_Extrait du texte_.
◇ ◇ ◇ ◇ ◇ ◇ ◇

Friday, June 3, 2011

100 / Le rugby n’est pas qu’un sport

[Note : ce billet est tellement long que je l’ai coupé en deux. VF ci-dessous, VO ci-dessus]

Le compte à rebours de la Coupe du monde de rugby a démarré le 1er juin : jour J -100. Et de quoi parle-t-on dans les journaux et sur les ondes ? Des retombées économiques du PLUS GRAND EVENEMENT JAMAIS TENU EN NOUVELLE-ZELANDE. Tous ces billets vont-ils enfin se vendre ? Et qui vient au fait ? Et comment profiter au mieux de la poule aux œufs d’or ? Les profits couvriront-ils le coût de l’opération ? Voilà le nerf de la guerre qui pointe son nez.

En bref, la Coupe du monde, c’est 45 jours de compétition (si, si, vous avez bien lu : 45 jours…), du 9 septembre au 23 octobre. 19 équipes s’affronteront au cours de 48 matches. Le pays attend 85 000 visiteurs (dont 2 000 journalistes). Le tout fonctionnera grâce au coup de main de 5 000 bénévoles (c’est à noter quand même que pendant que certains se remplissent les fouilles, les autres donnent de leur temps. Sans ces derniers, rien ne serait possible).

Le but est bien évidemment que le monde entier rive son regard sur la Nouvelle-Zélande, toujours et encore en mal d’attention et de reconnaissance de la part de la communauté internationale. C’est toujours ce manque d’assurance que l’on peut déceler entre les lignes, ce besoin de briller et de prouver aux grandes puissances qu’un petit pays en marge de la mappemonde et doté de seulement 4 millions d’habitants peut faire aussi bien que les « grands ».

◇ ◇ ◇ ◇ ◇ ◇ ◇

_Consigne_. Dans le billet sur la Coupe du monde de rugby, changez « journaux » en « magazines » et recopiez le passage qui va de « Le compte à » jusqu'à « pointe son nez. » inclus.

_Données de coordonnées de mise en page_.
◇ ◇ ◇ ◇ ◇ ◇ ◇

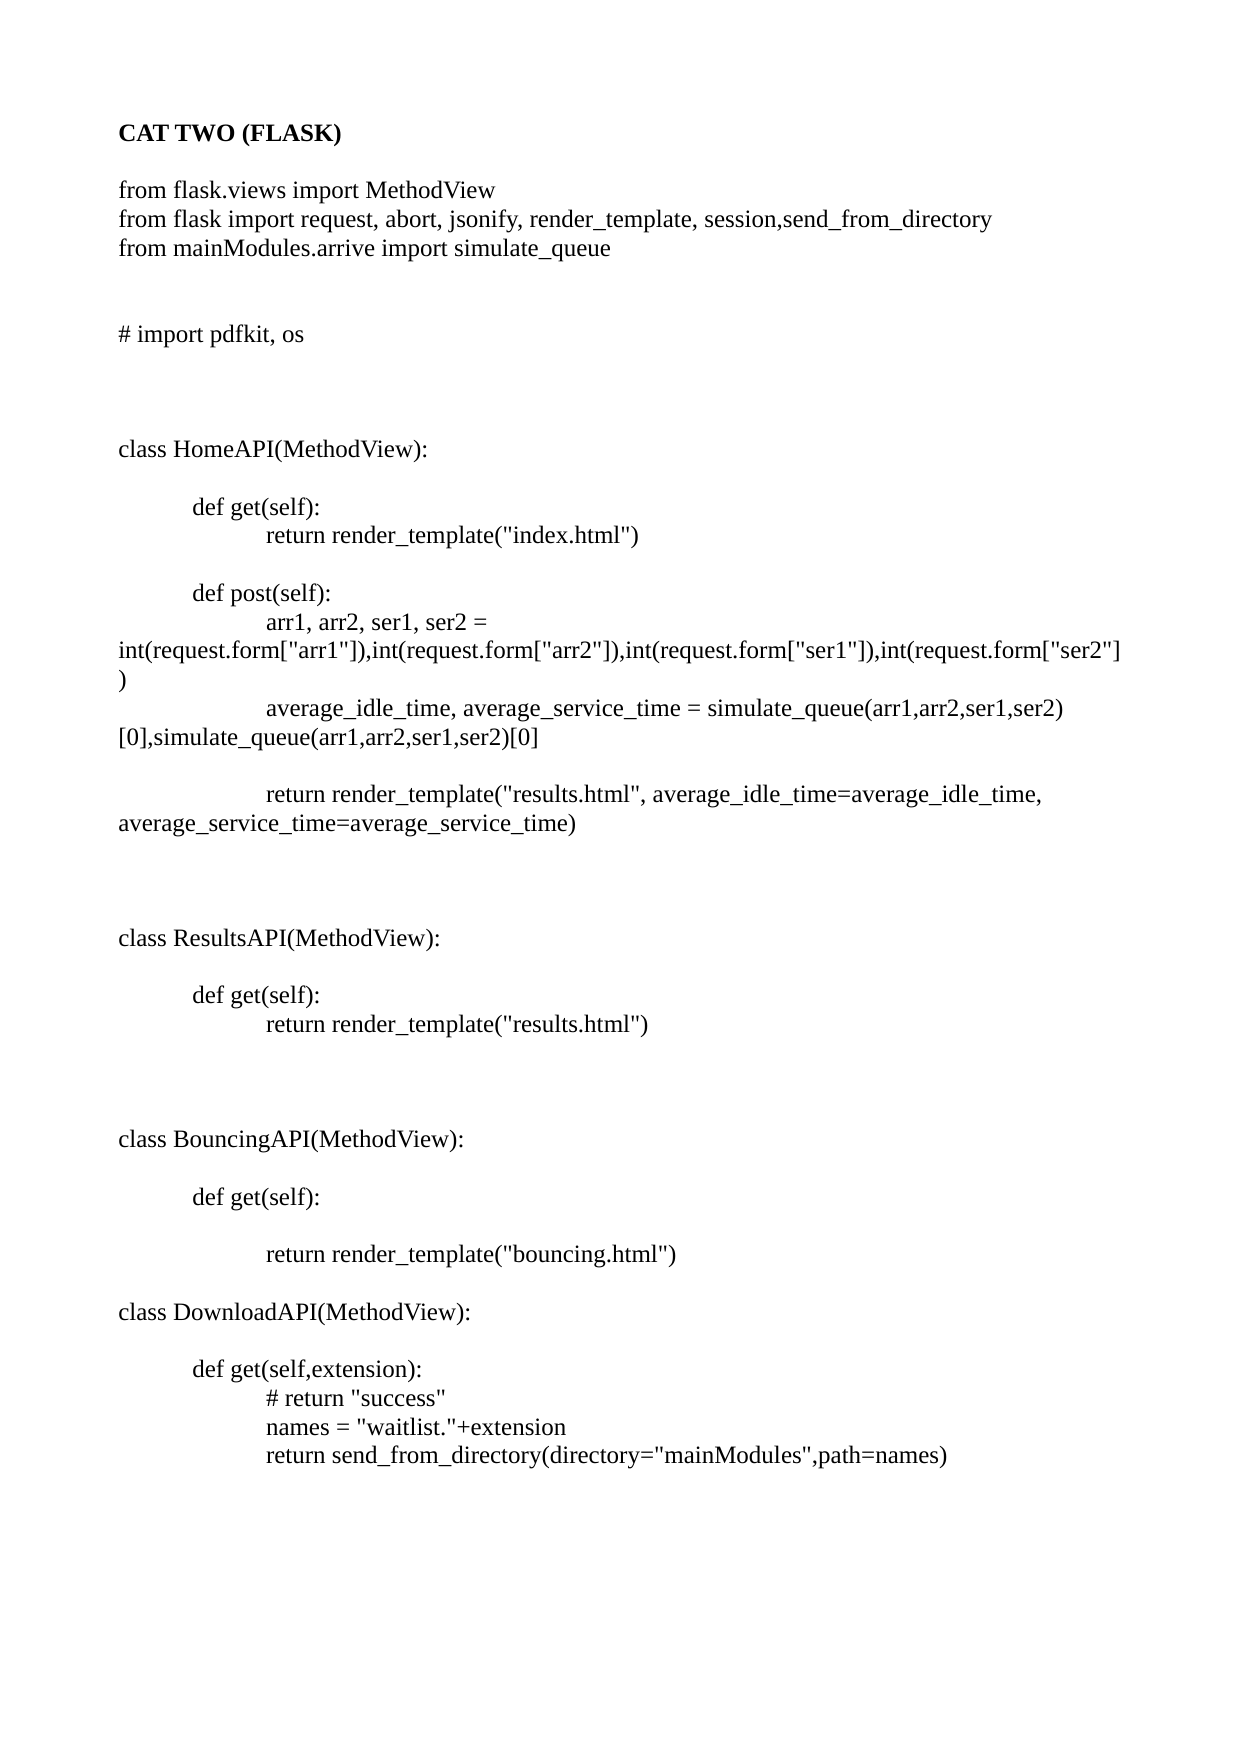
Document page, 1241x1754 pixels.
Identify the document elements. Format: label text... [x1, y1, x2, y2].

text from flask.views import MethodView [118, 176, 1122, 204]
text return render_template("results.html", average_idle_time=average_idle_time, average_service_time=average_service_time) [118, 779, 1122, 837]
text class BouncingAPI(MethodView): [118, 1124, 1122, 1153]
text class HomeAPI(MethodView): [118, 434, 1122, 463]
text def get(self): [118, 492, 1122, 521]
text return send_from_directory(directory="mainModules",path=names) [118, 1441, 1122, 1469]
text names = "waitlist."+extension [118, 1412, 1122, 1441]
text from mainModules.arrive import simulate_queue [118, 233, 1122, 262]
text from flask import request, abort, jsonify, render_template, session,send_from_directory [118, 204, 1122, 233]
text class DownloadAPI(MethodView): [118, 1297, 1122, 1326]
text def get(self,extension): [118, 1354, 1122, 1383]
text return render_template("index.html") [118, 521, 1122, 549]
text def post(self): [118, 578, 1122, 607]
text average_idle_time, average_service_time = simulate_queue(arr1,arr2,ser1,ser2)[0],simulate_queue(arr1,arr2,ser1,ser2)[0] [118, 693, 1122, 751]
text CAT TWO (FLASK) [118, 118, 1122, 147]
text class ResultsAPI(MethodView): [118, 923, 1122, 952]
text return render_template("results.html") [118, 1009, 1122, 1038]
text def get(self): [118, 1182, 1122, 1211]
text arr1, arr2, ser1, ser2 = int(request.form["arr1"]),int(request.form["arr2"]),int(request.form["ser1"]),int(request.form["ser2"]) [118, 607, 1122, 693]
text return render_template("bouncing.html") [118, 1239, 1122, 1268]
text # return "success" [118, 1383, 1122, 1412]
text # import pdfkit, os [118, 319, 1122, 348]
text def get(self): [118, 981, 1122, 1009]
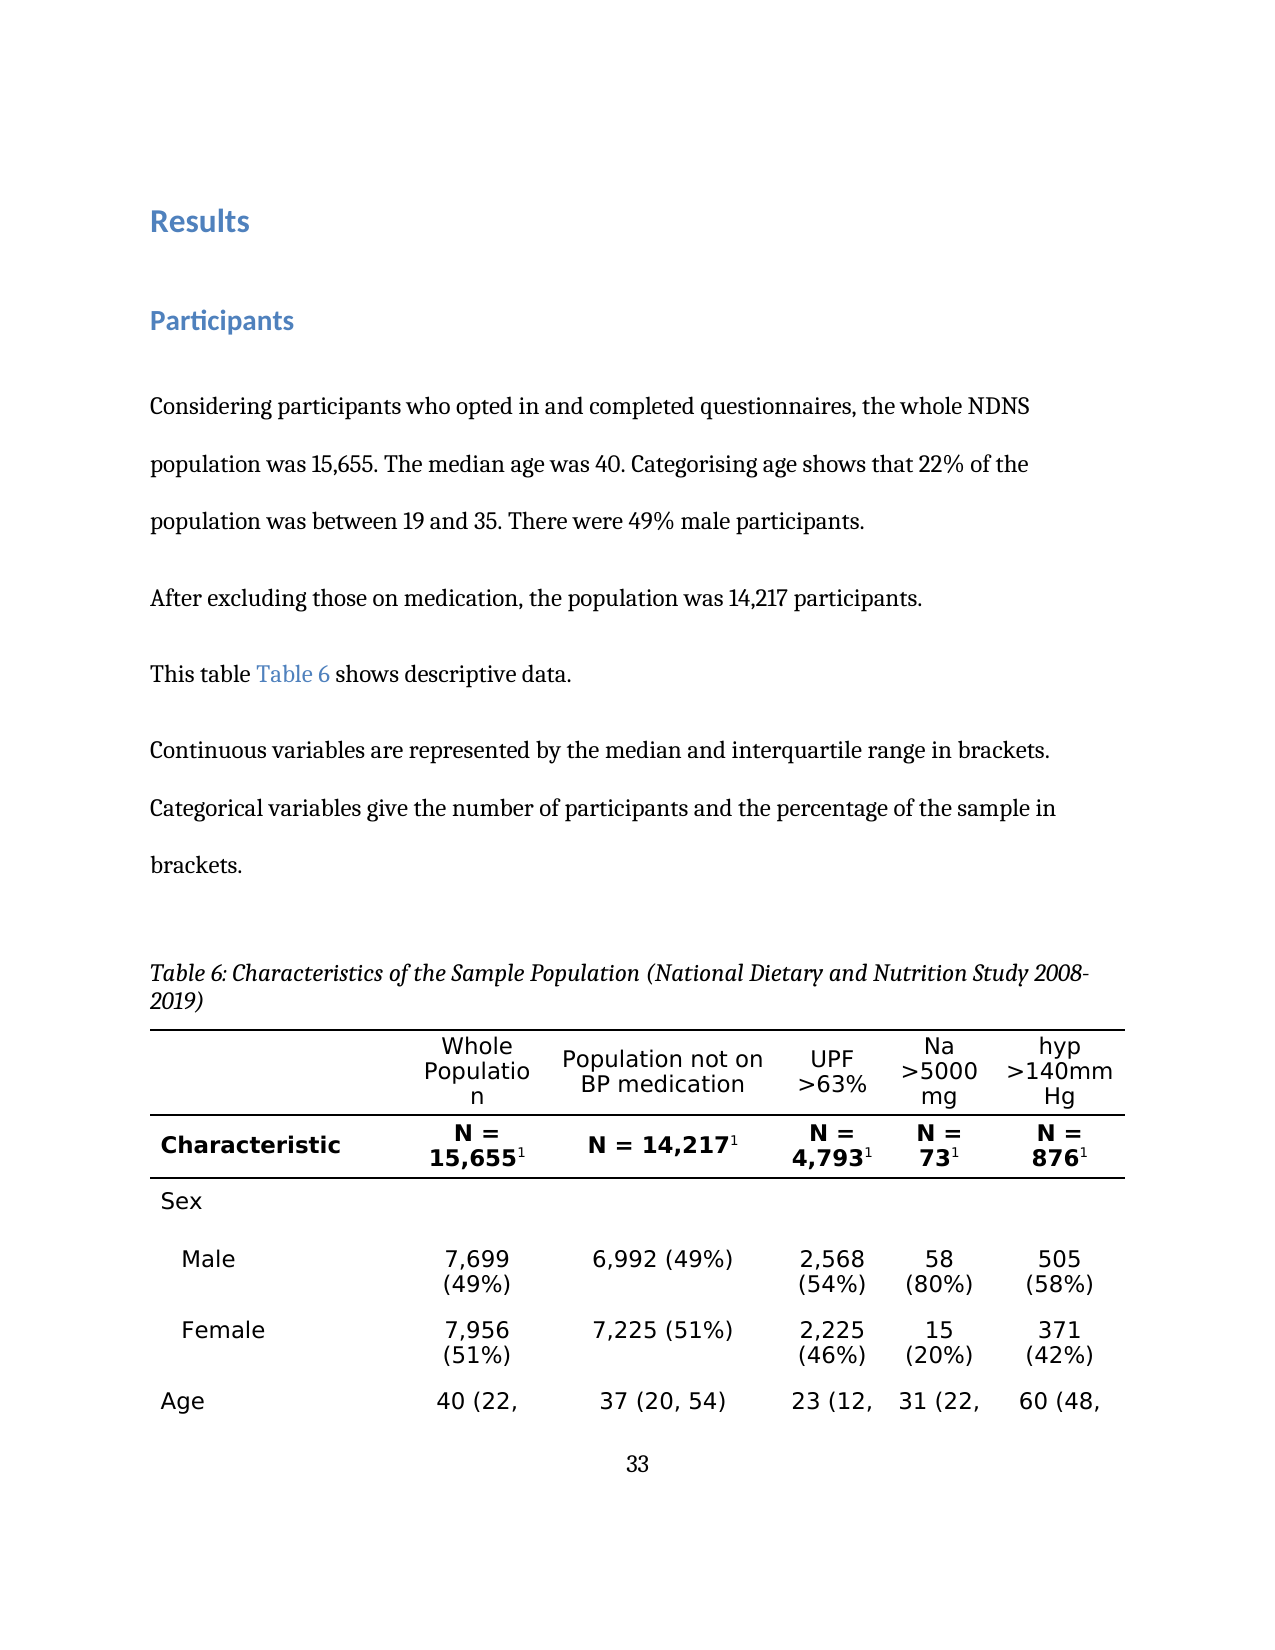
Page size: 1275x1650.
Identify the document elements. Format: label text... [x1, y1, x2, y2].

table_header [150, 1031, 408, 1114]
table_cell 15 (20%) [884, 1308, 994, 1379]
table_cell 37 (20, 54) [545, 1379, 780, 1421]
table_cell N = 15,6551 [409, 1116, 545, 1177]
table_cell N = 8761 [994, 1116, 1125, 1177]
table_cell 60 (48, [994, 1379, 1125, 1421]
table_cell [780, 1179, 884, 1237]
table_cell Sex [150, 1179, 408, 1237]
table_cell N = 731 [884, 1116, 994, 1177]
table_cell 58 (80%) [884, 1237, 994, 1308]
table_cell N = 4,7931 [780, 1116, 884, 1177]
table_header UPF >63% [780, 1031, 884, 1114]
table_cell [409, 1179, 545, 1237]
table_cell 6,992 (49%) [545, 1237, 780, 1308]
subtitle Participants [150, 302, 1125, 338]
table_cell 7,225 (51%) [545, 1308, 780, 1379]
text Table 6: Characteristics of the Sample Population (National Dietary and Nutrition Study 2008-2019) [150, 958, 1125, 1016]
table_cell 40 (22, [409, 1379, 545, 1421]
table_cell 2,225 (46%) [780, 1308, 884, 1379]
text Continuous variables are represented by the median and interquartile range in brackets. Categorical variables give the number of participants and the percentage of the sample in brackets. [150, 736, 1125, 880]
table_cell Age [150, 1379, 408, 1421]
subtitle Results [150, 200, 1125, 241]
table_cell 371 (42%) [994, 1308, 1125, 1379]
table_cell Male [150, 1237, 408, 1308]
text After excluding those on medication, the population was 14,217 participants. [150, 583, 1125, 612]
table_cell 7,699 (49%) [409, 1237, 545, 1308]
table_cell [545, 1179, 780, 1237]
table_header Na >5000mg [884, 1031, 994, 1114]
table_cell 505 (58%) [994, 1237, 1125, 1308]
table_cell [994, 1179, 1125, 1237]
text Considering participants who opted in and completed questionnaires, the whole NDNS population was 15,655. The median age was 40. Categorising age shows that 22% of the population was between 19 and 35. There were 49% male participants. [150, 392, 1125, 536]
table_header hyp >140mmHg [994, 1031, 1125, 1114]
table_cell Female [150, 1308, 408, 1379]
table_header Population not on BP medication [545, 1031, 780, 1114]
table_cell Characteristic [150, 1116, 408, 1177]
table_cell [884, 1179, 994, 1237]
table_cell N = 14,2171 [545, 1116, 780, 1177]
table_cell 7,956 (51%) [409, 1308, 545, 1379]
table_cell 31 (22, [884, 1379, 994, 1421]
table_cell 2,568 (54%) [780, 1237, 884, 1308]
table_header Whole Population [409, 1031, 545, 1114]
text This table Table 6 shows descriptive data. [150, 660, 1125, 688]
table_cell 23 (12, [780, 1379, 884, 1421]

◇ ◇ ◇ ◇ ◇ ◇ ◇

_Corrigé_.
Le compte à rebours de la Coupe du monde de rugby a démarré le 1er juin : jour J -100. Et de quoi parle-t-on dans les magazines et sur les ondes ? Des retombées économiques du PLUS GRAND EVENEMENT JAMAIS TENU EN NOUVELLE-ZELANDE. Tous ces billets vont-ils enfin se vendre ? Et qui vient au fait ? Et comment profiter au mieux de la poule aux œufs d’or ? Les profits couvriront-ils le coût de l’opération ? Voilà le nerf de la guerre qui pointe son nez.